**Document layout detection data:**
########
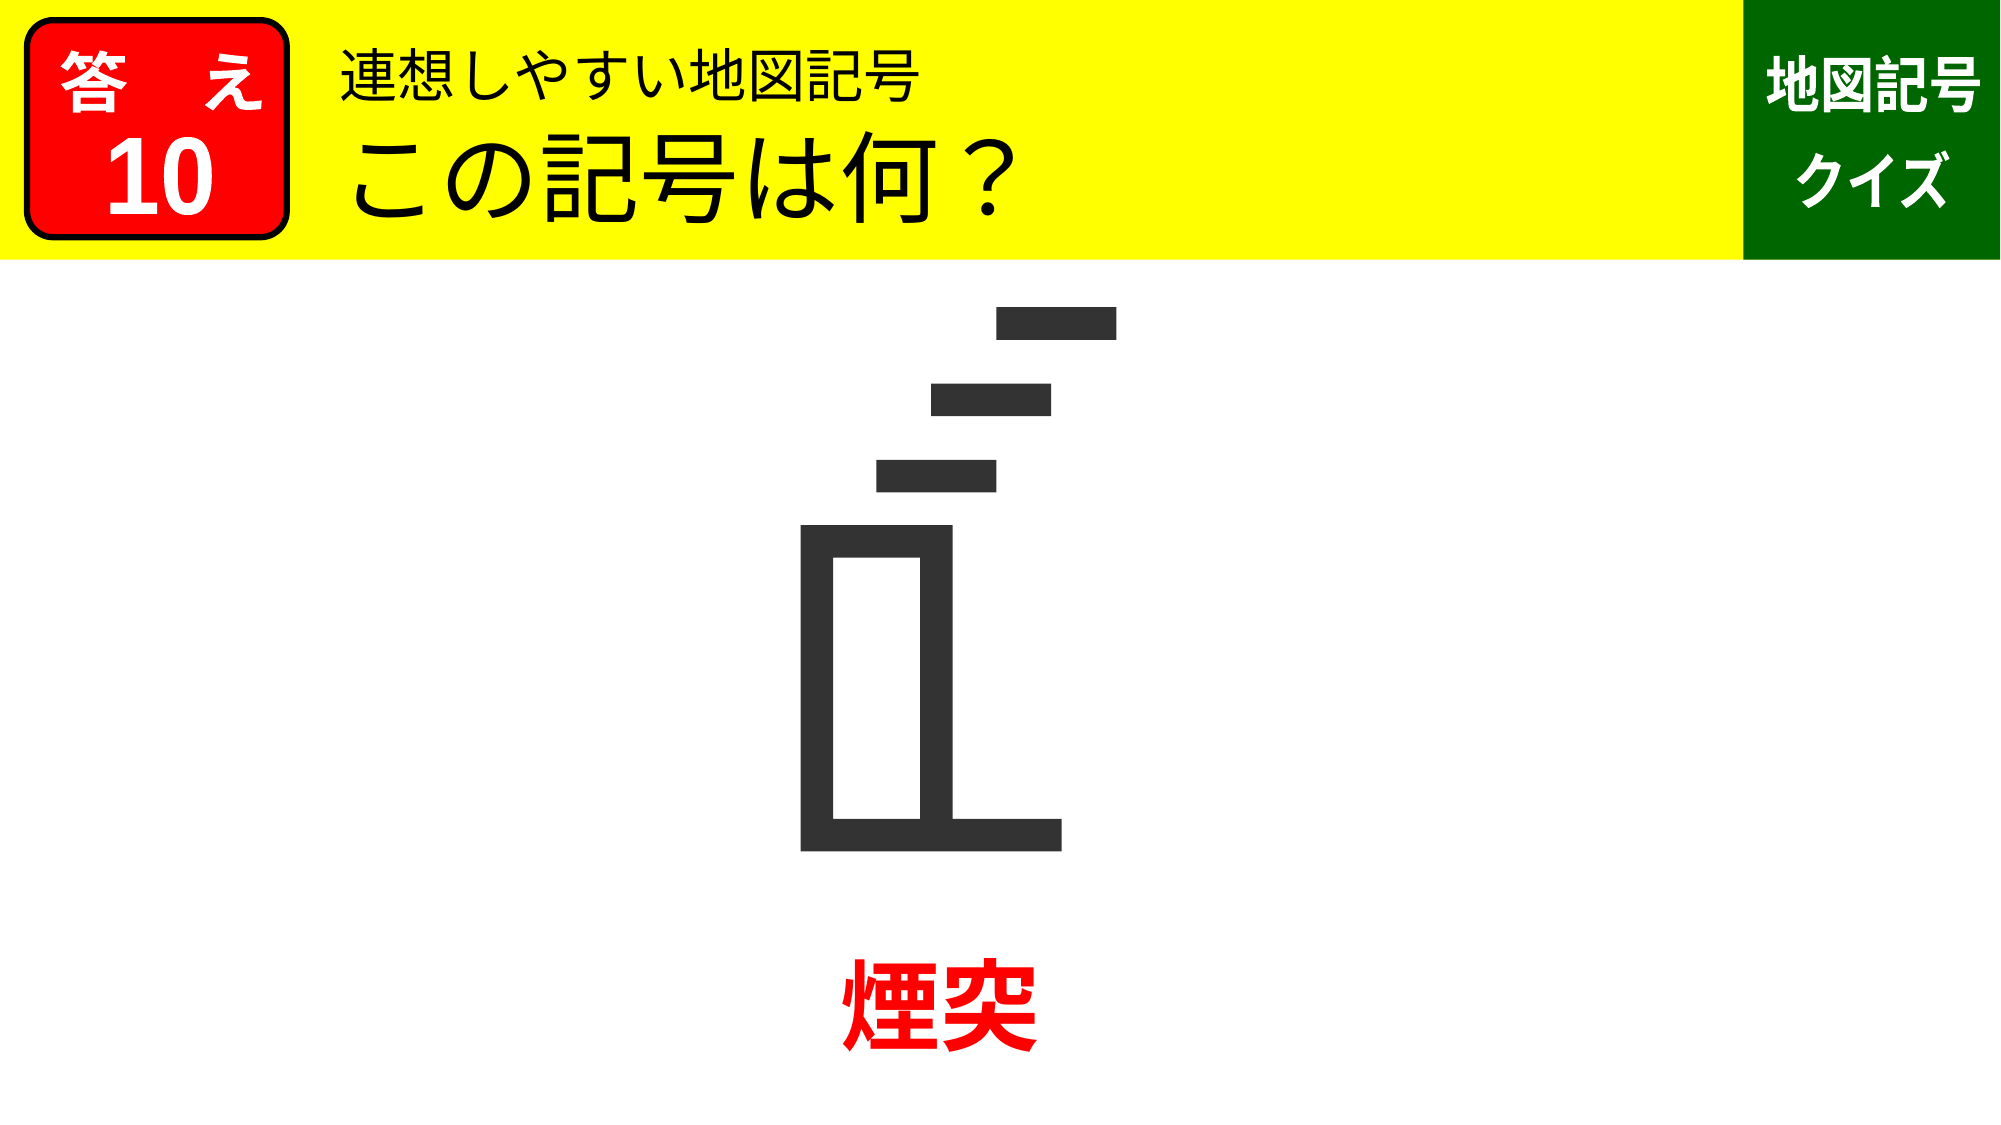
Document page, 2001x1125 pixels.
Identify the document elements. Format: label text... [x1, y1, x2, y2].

text_box 煙突 [825, 936, 1056, 1071]
text_box 連想しやすい地図記号 [325, 32, 937, 117]
text_box この記号は何？ [324, 107, 1055, 243]
text_box [931, 383, 1052, 417]
text_box [876, 459, 997, 493]
text_box [996, 307, 1117, 340]
text_box [800, 525, 1062, 852]
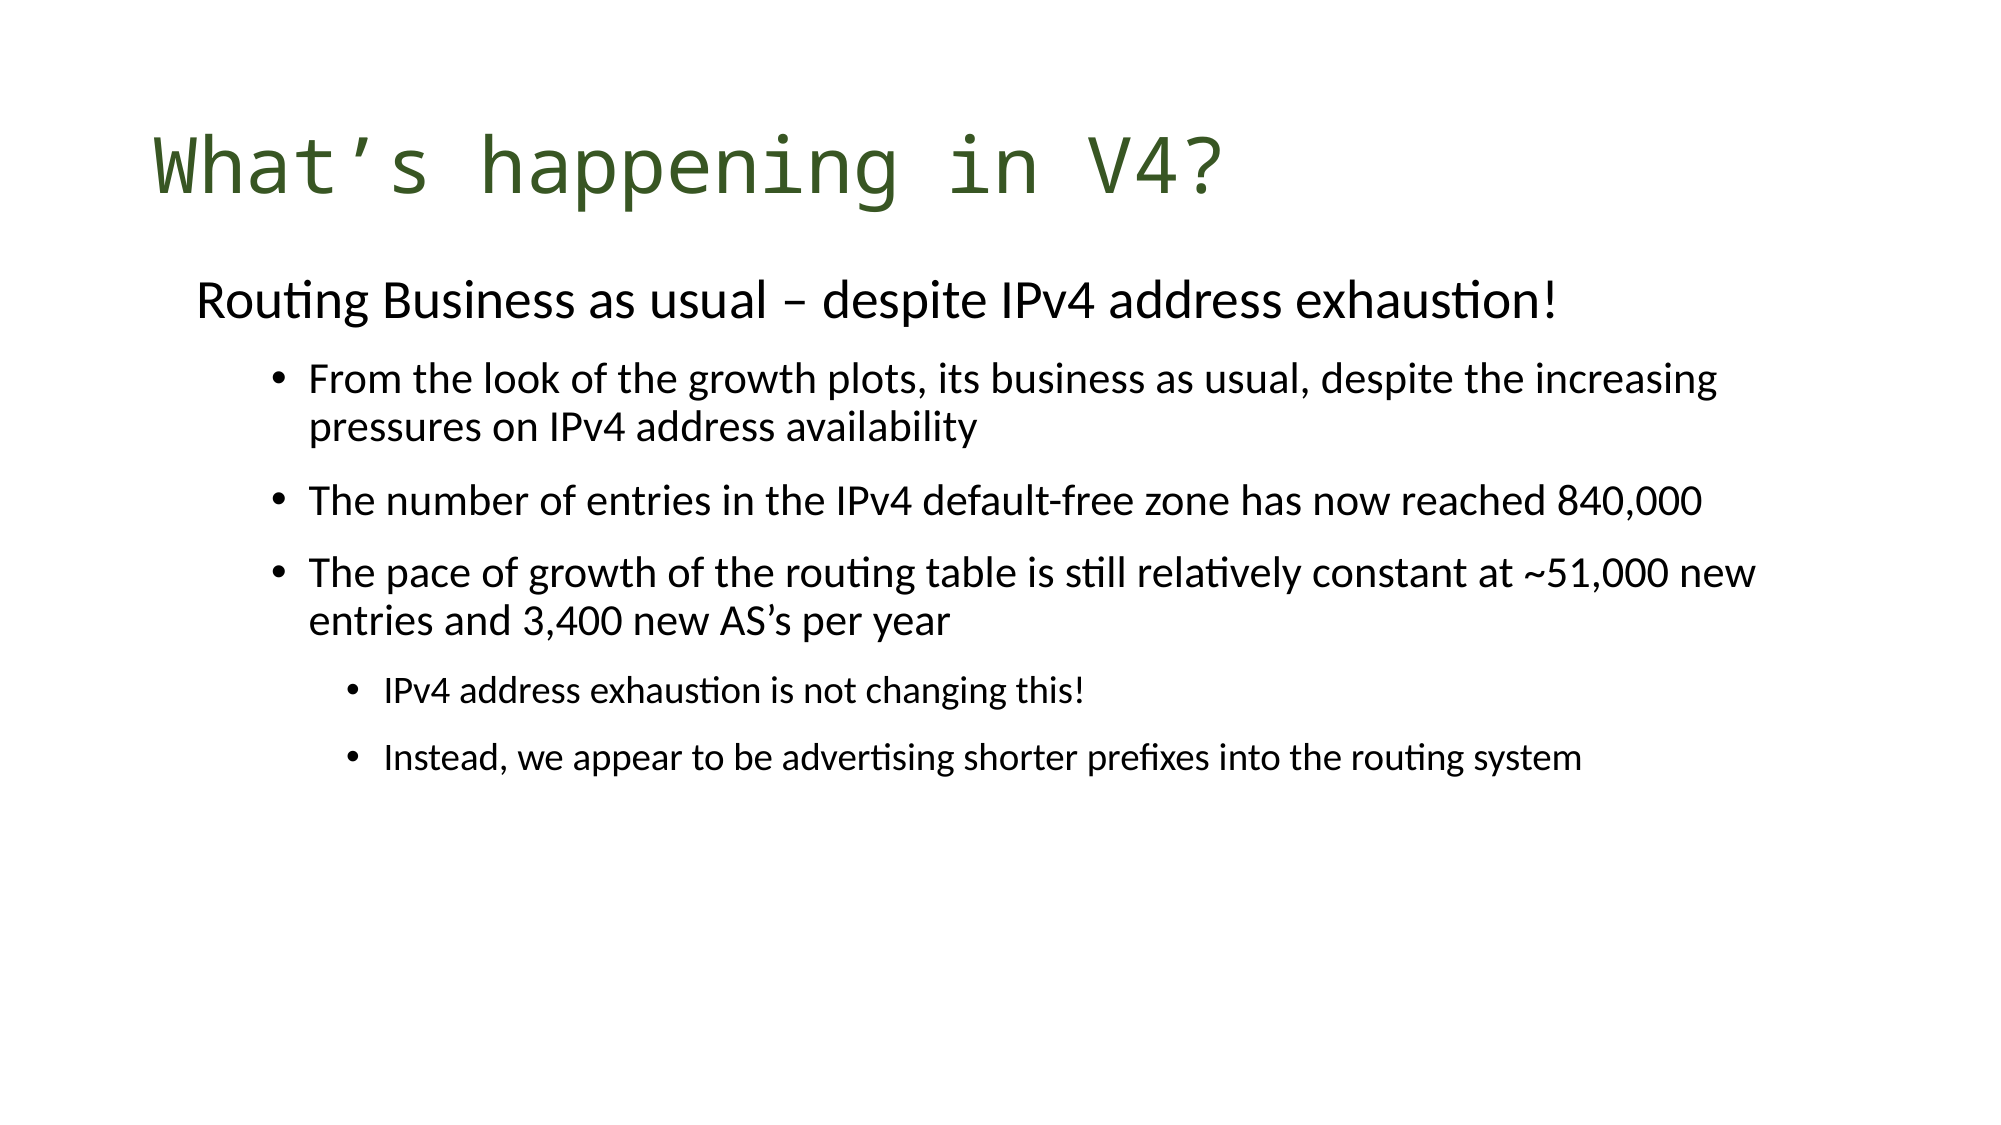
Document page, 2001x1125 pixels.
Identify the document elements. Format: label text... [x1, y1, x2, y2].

title What’s happening in V4? [137, 59, 1863, 278]
list Routing Business as usual – despite IPv4 address exhaustion! From the look of the growth plots, its business as usual, despite the increasing pressures on IPv4 address availability The number of entries in the IPv4 default-free zone has now reached 840,000 The pace of growth of the routing table is still relatively constant at ~51,000 new entries and 3,400 new AS’s per year IPv4 address exhaustion is not changing this! Instead, we appear to be advertising shorter prefixes into the routing system [181, 263, 1851, 1013]
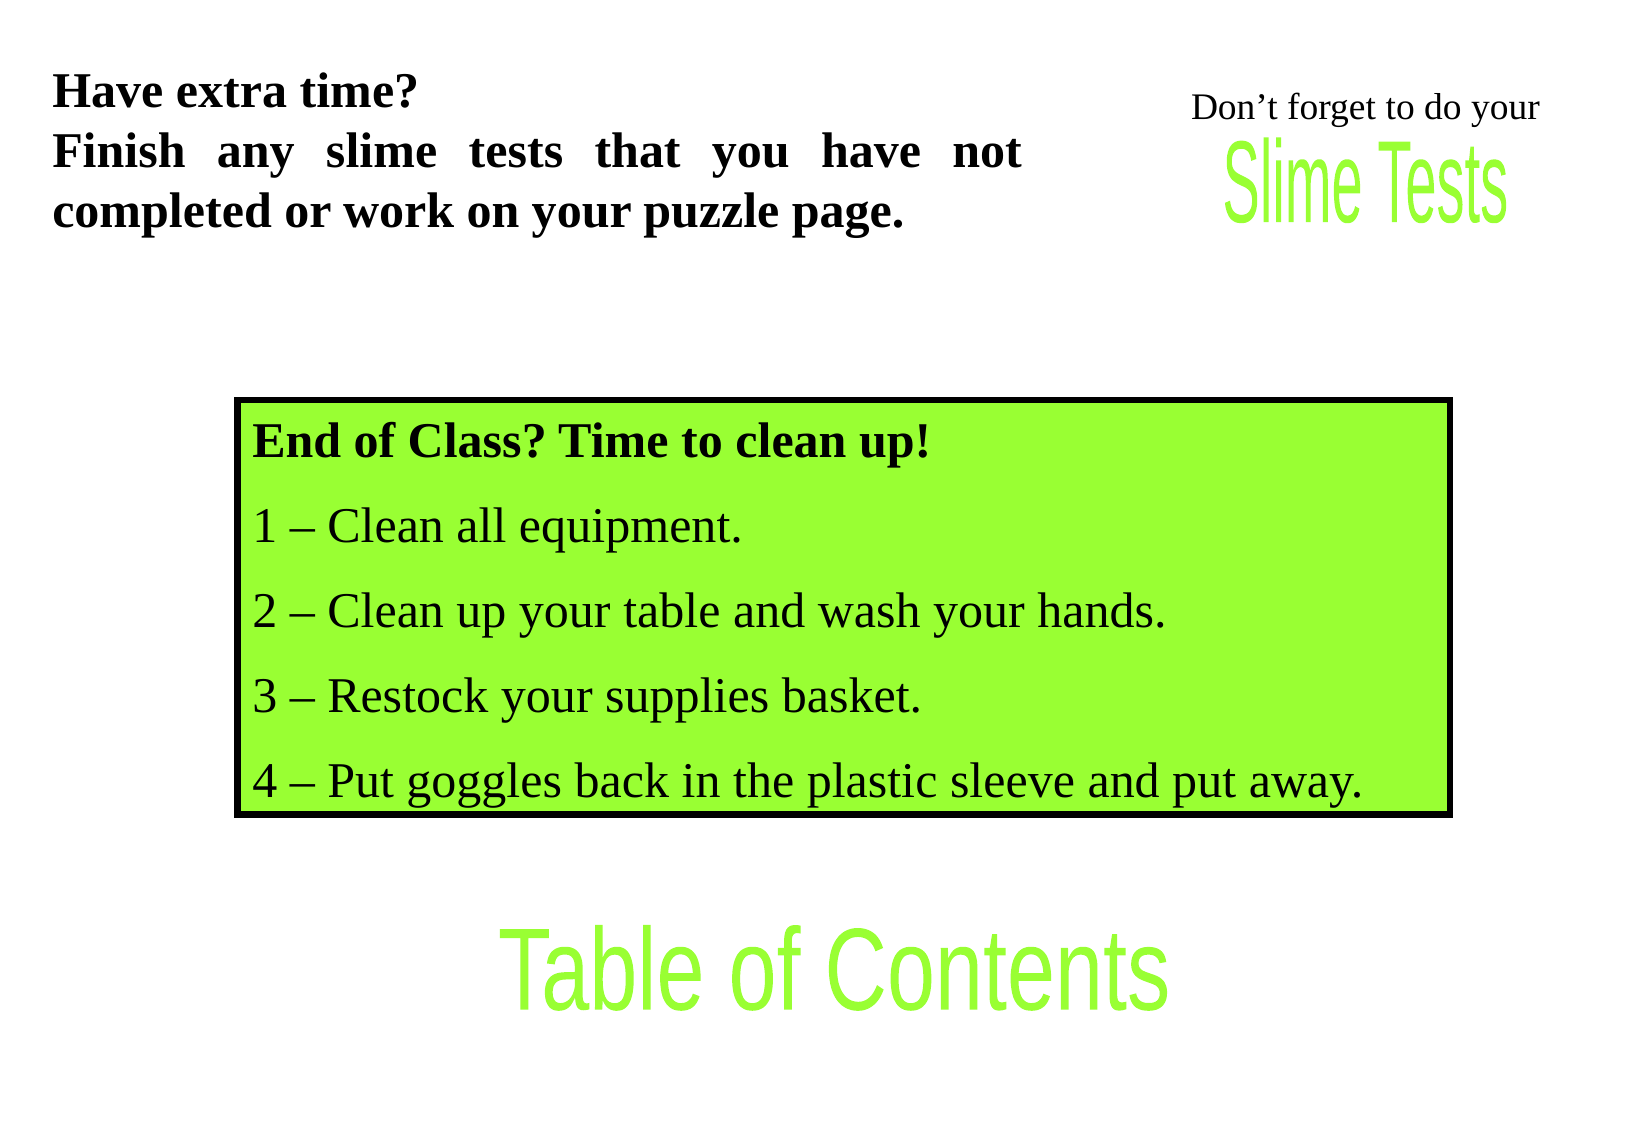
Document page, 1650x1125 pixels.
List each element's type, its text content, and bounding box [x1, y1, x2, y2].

text_box Don’t forget to do your [1159, 74, 1572, 135]
text_box End of Class? Time to clean up! 1 – Clean all equipment. 2 – Clean up your table and wash your hands. 3 – Restock your supplies basket. 4 – Put goggles back in the plastic sleeve and put away. [237, 399, 1450, 815]
text_box Have extra time? Finish any slime tests that you have not completed or work on your puzzle page. [37, 49, 1038, 245]
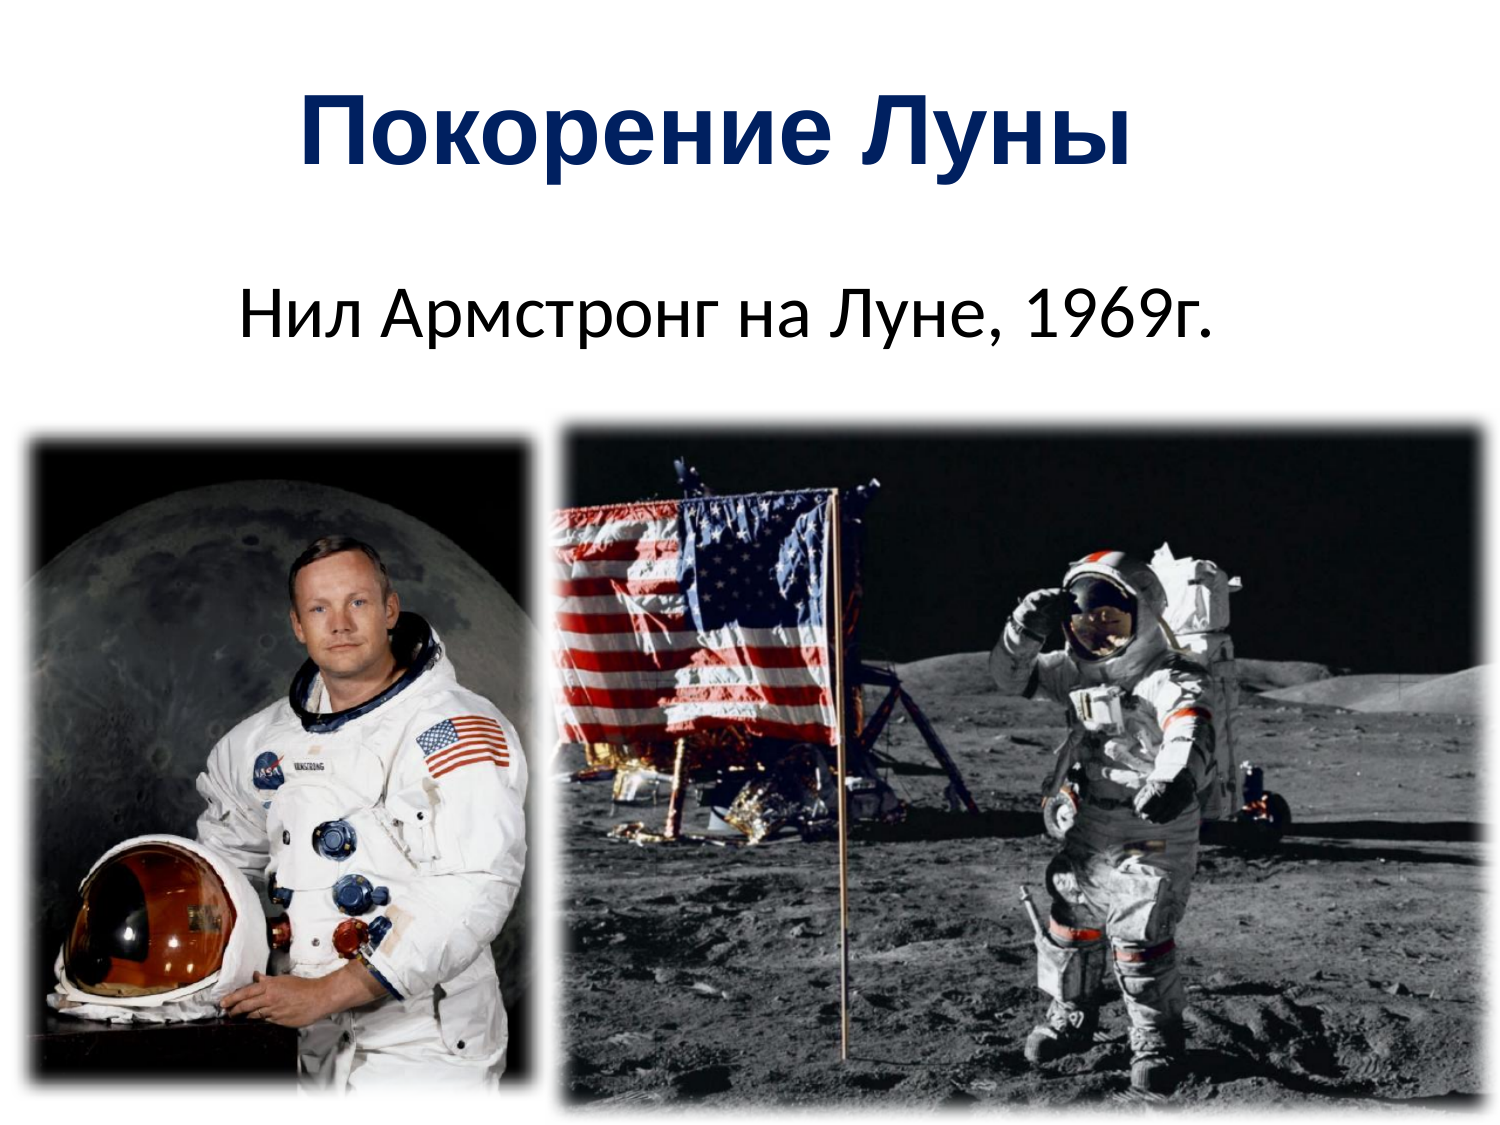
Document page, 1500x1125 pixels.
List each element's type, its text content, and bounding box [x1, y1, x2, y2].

text_box Покорение Луны [41, 30, 1392, 219]
text_box Нил Армстронг на Луне, 1969г. [223, 255, 1249, 361]
picture [11, 408, 1500, 1125]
########
**Problem requirements:** Retype all of the data above word for word, excluding the pictures.

**Result:**
Document page, 2001x1125 pixels.
Identify the document elements. Format: label text... [x1, y1, x2, y2].

text_box 煙突 [825, 936, 1056, 1071]
text_box 連想しやすい地図記号 [325, 32, 937, 117]
text_box この記号は何？ [324, 107, 1055, 243]
text_box [931, 383, 1052, 417]
text_box [876, 459, 997, 493]
text_box [996, 307, 1117, 340]
text_box [800, 525, 1062, 852]
Document page, 2001x1125 pixels.
Identify the document elements. Format: label text... [x1, y1, x2, y2].

title What’s happening in V4? [137, 59, 1863, 278]
list Routing Business as usual – despite IPv4 address exhaustion! From the look of the growth plots, its business as usual, despite the increasing pressures on IPv4 address availability The number of entries in the IPv4 default-free zone has now reached 840,000 The pace of growth of the routing table is still relatively constant at ~51,000 new entries and 3,400 new AS’s per year IPv4 address exhaustion is not changing this! Instead, we appear to be advertising shorter prefixes into the routing system [181, 263, 1851, 1013]
Document page, 1650x1125 pixels.
List each element's type, its text content, and bounding box [x1, y1, x2, y2].

text_box Don’t forget to do your [1159, 74, 1572, 135]
text_box End of Class? Time to clean up! 1 – Clean all equipment. 2 – Clean up your table and wash your hands. 3 – Restock your supplies basket. 4 – Put goggles back in the plastic sleeve and put away. [237, 399, 1450, 815]
text_box Have extra time? Finish any slime tests that you have not completed or work on your puzzle page. [37, 49, 1038, 245]
Document page, 1500x1125 pixels.
List each element's type, its text content, and bounding box [x1, y1, x2, y2].

text_box Покорение Луны [41, 30, 1392, 219]
text_box Нил Армстронг на Луне, 1969г. [223, 255, 1249, 361]
picture [11, 408, 1500, 1125]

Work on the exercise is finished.